Name Files with Captured OCR Text
Simple zonal ocr is what its name implies, a simple to setup and use program that uses ocr to capture the text in an area of a document. This captured text is used to move and rename the file. Ideal uses for this product are the automatic filing of internal documents that contain a number, such as work orders, shipping documents, delivery tickets etc.
Simple zonal ocr can utilize the ocr engine found in microsoft office document imaging (modi) or the award winning tesseract engine. The fuzzy logic used in simple zonal ocr was used in a custom application created by edocfile. The results were audited by an independent firm and it was found that 1 out of a thousand documents failed and had to be manually indexed.
The program can validate the captured text with easypatterns. Blank page separation is available for batch processing files.
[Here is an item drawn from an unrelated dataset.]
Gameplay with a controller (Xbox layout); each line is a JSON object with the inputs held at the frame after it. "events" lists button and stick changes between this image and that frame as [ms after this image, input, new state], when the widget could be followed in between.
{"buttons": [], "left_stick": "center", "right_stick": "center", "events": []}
How it works: a multi-page tiff image is pulled from a monitored (hot) folder, it is split into separate files each time a blank page is found then an area of the image is extracted and optical character recognition (ocr) is applied to the area.
Then utilizing fuzzy logic the ocr text is modified to correct for common errors. Such as a '1' being read as a 'i'. When this is completed an easypattern rule is applied to validate the captured ocr text. (easypatterns are similar to regular expressions only very simple to configure).
Once validated it is converted to a pdf if desired and then moved to the output folder and renamed the ocr text. For files that fail the validation process and built in viewer allows for quick manual processing.